After the Sheds . . .

SAMS Shed opening event

It is a strange feeling for a number of Shedders who were part of establishing the Sleights Area Men’s Shed in Littlebeck. Almost exactly 4 years ago.

We have lived with Sheds morning, noon and night as they expanded in our rural area and we also moved into the area of workshops and a Youth Shed for children and young people.

All suddenly brought to a halt in a matter of days. Not just our work and that of other voluntary groups, but almost all activities that are social. Keep your distance.

It’s hard for activities like ours that are virtually family. Where we care about each other and sometimes for each other. Banter has been an indispensable tool in our toolbox. That needs to be preserved.

That’s why we are already trialling videoconferencing. To enable audio banter and visual bad looks!

Not everybody is conversant with this means of communication but it has kept us close with our Aussie family these past few years. We are trialling a simple app that is, as they say, cloud based. We can call a Shed meeting for a particular time and chunter away to each other from our isolation cells. 

We’ve got Bob Hodge, Rob Shilson, Don Brayshaw and Brian Holliday on it. Very straightforward in a couple of cases and fairly easily in the others. There can be 10’s of Shedders online at the same time from across our Sheds if we want which would be a fun event. We could show our achievements in our own sheds at home and on kitchen tables!

Even if you don’t like technology, this might be the opportunity to change that.

Give Graham a ring 07763 656627 and give it a go!

 

Here is a plug for Maggie’s daughter, Lisa (who has given Kiz Making Good support too)

Lisa Pollard has run an online Facebook resource “Kool for Kids” for some years. It provides ideas of what to do during holiday periods in particular but now it is perhaps even more relevant.

Cool for Kids link

Take a look for inspiration. 

Lisa’s mother, Maggie, has been a twice a week regular at Staithes Shed and closure of the Sheds means we will lose face-to-face contact but the Sheds are bringing in the opportunity for Shedders to banter by video. We’ll have online Sheds – at least the banter half that is so important.

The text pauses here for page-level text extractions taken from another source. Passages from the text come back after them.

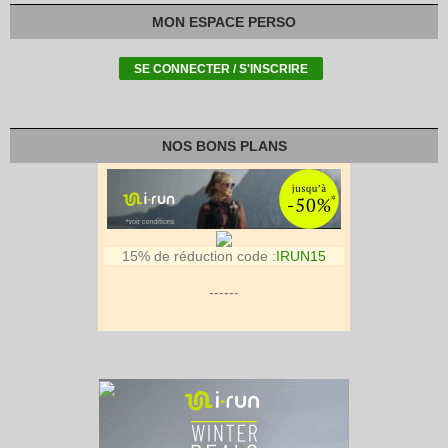
MON ESPACE PERSO
NOS BONS PLANS
15% de réduction code :
IRUN15
------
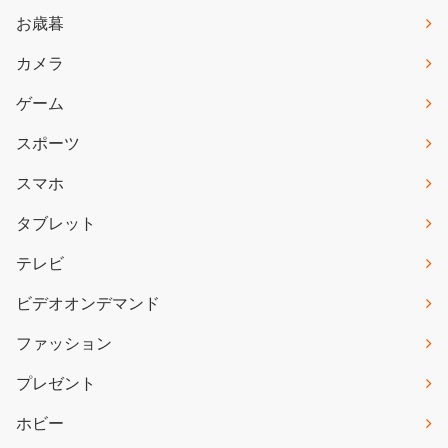
お歳暮
カメラ
ゲーム
スポーツ
スマホ
タブレット
テレビ
ビデオオンデマンド
ファッション
プレゼント
ホビー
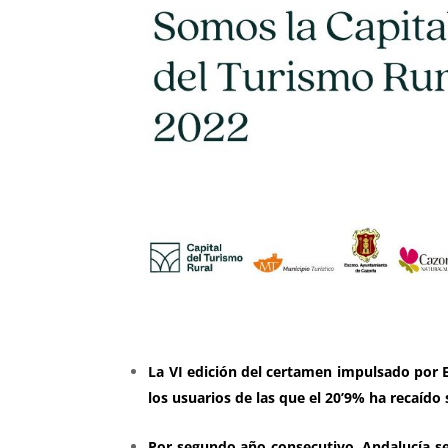
La VI edición del certamen impulsado por 
los usuarios de las que el 20’9% ha recaído
Por segundo año consecutivo, Andalucía se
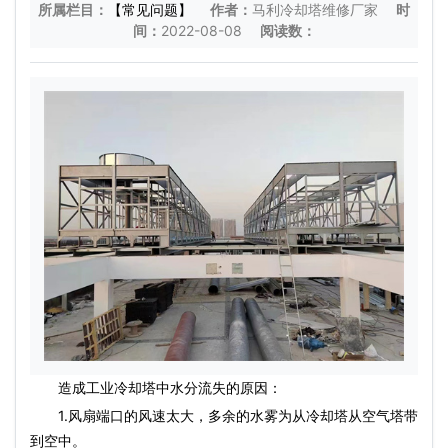
所属栏目：
【常见问题】
作者：
马利冷却塔维修厂家
时
间：
2022-08-08
阅读数：
造成工业冷却塔中水分流失的原因：
1.风扇端口的风速太大，多余的水雾为从冷却塔从空气塔带
到空中。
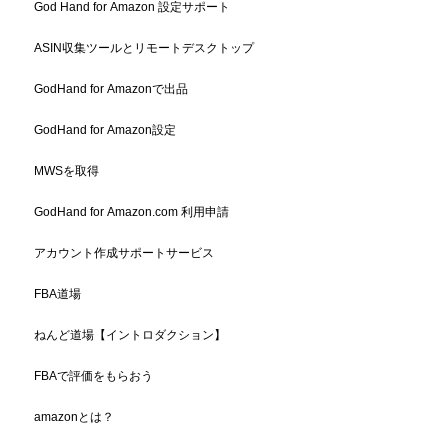
God Hand for Amazon 設定サポート
ASIN収集ツールとリモートデスクトップ
GodHand for Amazonで出品
GodHand for Amazon設定
MWSを取得
GodHand for Amazon.com 利用申請
アカウント作成サポートサービス
FBA道場
ねんど道場【イントロダクション】
FBAで評価をもらおう
amazonとは？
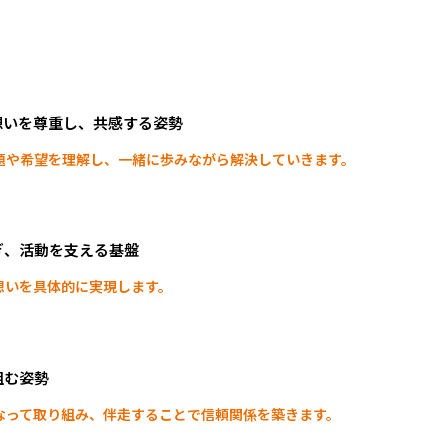
想
い
を
尊
重
し
、
共
感
す
る
姿
勢
題や希望を理解し、一緒に歩みながら解決していきます。
ぎ
、
活
動
を
支
え
る
基
盤
想いを具体的に実現します。
組
む
姿
勢
なって取り組み、伴走することで信頼関係を築きます。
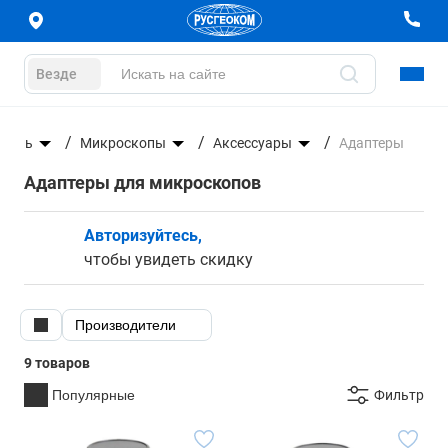
Везде
троль
Микроскопы
Аксессуары
Адаптеры
Адаптеры для микроскопов
Авторизуйтесь,
чтобы увидеть скидку
Производители
9 товаров
Популярные
Фильтр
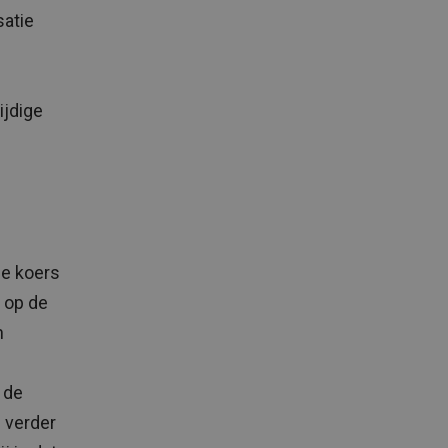
satie
ijdige
he koers
s op de
n
 de
 verder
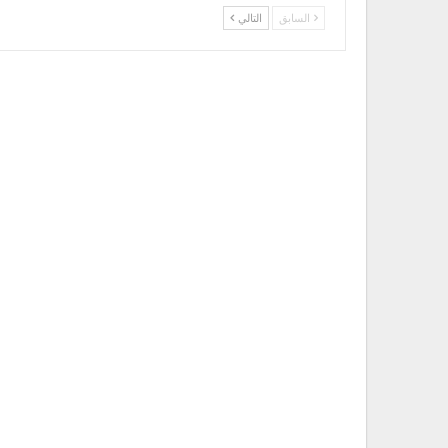
السابق
التالي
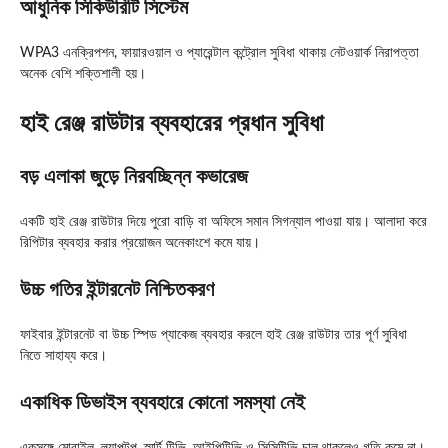
আধুনিক সিকিউরিটি সিস্টেম
WPA3 এনক্রিপশন, ফায়ারওয়াল ও প্যারেন্টাল কন্ট্রোল সুবিধা থাকায় নেটওয়ার্ক নিরাপত্তা
অনেক বেশি শক্তিশালী হয়।
হাই রেঞ্জ রাউটার ব্যবহারের প্রধান সুবিধা
বড় এলাকা জুড়ে নিরবচ্ছিন্ন কভারেজ
একটি হাই রেঞ্জ রাউটার দিয়ে পুরো বাড়ি বা অফিসে সমান সিগন্যাল পাওয়া যায়। আলাদা করে
রিপিটার ব্যবহার করার প্রয়োজন অনেকাংশে কমে যায়।
উচ্চ গতির ইন্টারনেট নিশ্চিতকরণ
ফাইবার ইন্টারনেট বা উচ্চ স্পিড প্যাকেজ ব্যবহার করলে হাই রেঞ্জ রাউটার তার পূর্ণ সুবিধা
নিতে সাহায্য করে।
একাধিক ডিভাইস ব্যবহারে কোনো সমস্যা নেই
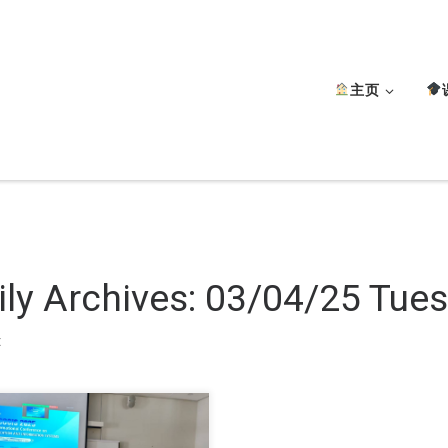
主页
ily Archives:
03/04/25 Tue
t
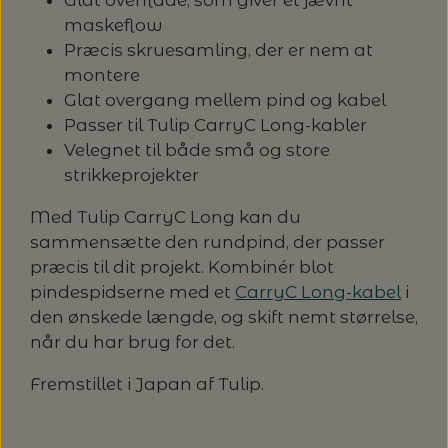
maskeflow
Præcis skruesamling, der er nem at
montere
Glat overgang mellem pind og kabel
Passer til Tulip CarryC Long-kabler
Velegnet til både små og store
strikkeprojekter
Med Tulip CarryC Long kan du
sammensætte den rundpind, der passer
præcis til dit projekt. Kombinér blot
pindespidserne med et
CarryC Long-kabel
i
den ønskede længde, og skift nemt størrelse,
når du har brug for det.
Fremstillet i Japan af Tulip.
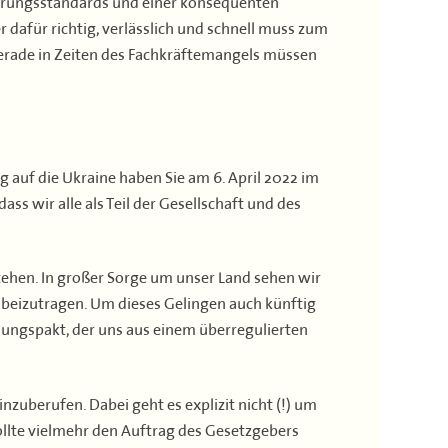
ierungsstandards und einer konsequenten
 dafür richtig, verlässlich und schnell muss zum
rade in Zeiten des Fachkräftemangels müssen
g auf die Ukraine haben Sie am 6. April 2022 im
s wir alle als Teil der Gesellschaft und des
stehen. In großer Sorge um unser Land sehen wir
 beizutragen. Um dieses Gelingen auch künftig
lungspakt, der uns aus einem überregulierten
nzuberufen. Dabei geht es explizit nicht (!) um
ollte vielmehr den Auftrag des Gesetzgebers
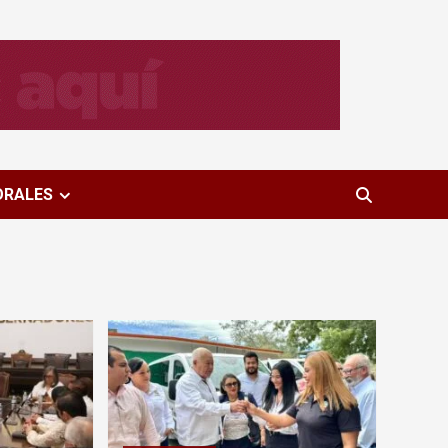
ORALES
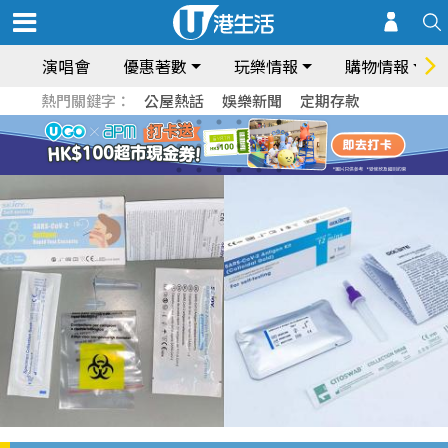
演唱會
優惠著數
玩樂情報
購物情報
熱門關鍵字：
公屋熱話
娛樂新聞
定期存款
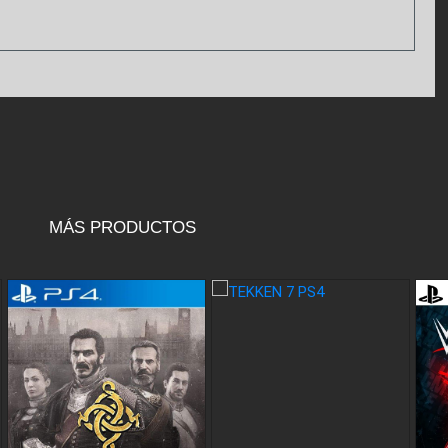
MÁS PRODUCTOS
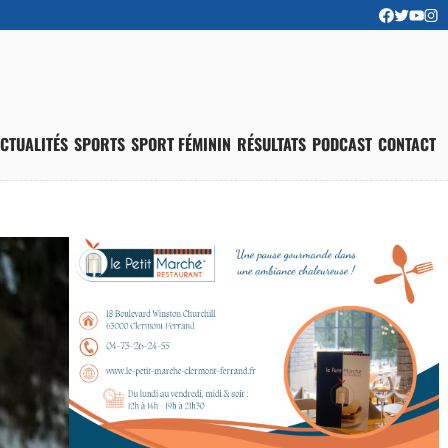
CTUALITÉS
SPORTS
SPORT FÉMININ
RÉSULTATS
PODCAST
CONTACT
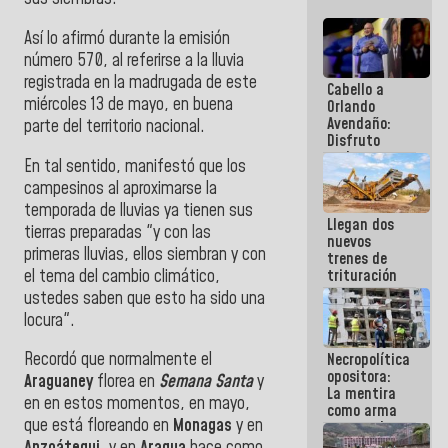
Así lo afirmó
durante la emisión
número 570,
al referirse a la lluvia
registrada en la madrugada de este
Cabello a
miércoles 13 de mayo, en buena
Orlando
Avendaño:
parte del territorio nacional.
Disfruto
cada vez
En tal sentido, manifestó que los
que escribes
campesinos al aproximarse la
porque lo
que haces
temporada de lluvias ya tienen sus
Llegan dos
es
tierras preparadas "y con las
nuevos
embarrarla
primeras lluvias, ellos siembran y con
trenes de
el tema del cambio climático,
trituración
para
ustedes saben que esto ha sido una
optimizar
locura".
manejo de
escombros
Recordó que normalmente el
Necropolítica
en La Guaira
opositora:
Araguaney
florea en
Semana Santa
y
La mentira
en en estos momentos, en mayo,
como arma
que está floreando en
Monagas
y en
contra el
Pueblo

Let’s keep in touch anyway we can – touchless relationships.

 

Update on Zoom for our Sheds.

The majority of Shedders are hands on people who enjoy the distraction of making stuff. Some are into social media but certainly not the majority. However, our ability to engage with each other electronically will accelerate as imposed isolation takes hold. We need relationships for balanced wellbeing. If we start now, I am firmly convinced that many opportunities to engage together (in and out of the Shed families) will arise. Broadcasting, if you like. Ingenuity which is a Shed hallmark.

I have an update this morning from my son in Australia who suggested Zoom to me (and I note from Whitby Coronavirus facebook that Hope Whitby is using also).

Here is a summary of what he told me about their across ages, multiple campus school which is expected to close in a managed way in the near future. The infrastructure and strategy for online classes from home is in place. The school has excellent administration and information systems that they have built up and reinvested in for some years but the one thing missing was online teaching. Largely a new experience for everyone.

What there wasn’t was video teaching. Zoom is a readymade tool for it with the main safeguard embedded being that it involves students being invited (instructed!!) to join a particular lesson at a certain time via a link published that serves as a reminder too. As people join the lesson, they can be seen and the list is an attendance record!

On Tuesday evening (our yesterday morning) my son led an awareness and training session for staff for them to be acquainted with the basics (not the possible bells and whistles!). In a day or two there will be an in school virtual Assembly (which have been cancelled for a while already). Students in classrooms will connect to the Assembly – as a trial and wider proof of concept.

He wrote a quick guide for staff for this occasion and you can see it below (to be added). It is written for their circumstance and for use at and after the face-to-face hands on demonstration/presentation. So it is not a full idiot’s guide!

Neil coined the phrase for the team “Together Apart”. Interesting because Graham used the phrase in the construction industry for communication “Working Together Apart”.   Must be in our genes!

Even if it goes against our natural grain, there is a responsibility on all our parts as citizens to give this kind of thing a go (there are other alternative tools). This is the natural way that healthcare is moving towards the online also, so this is the opportunity for us to learn something about what is involved.

Pauline Routledge quite well known in Sleights circles and well over the magic “70” used Skype (a similar technology) to meet up with Graham in Australian cafes where he could get free internet! Pauline has been someone willing to move with the times. Join her mindset!!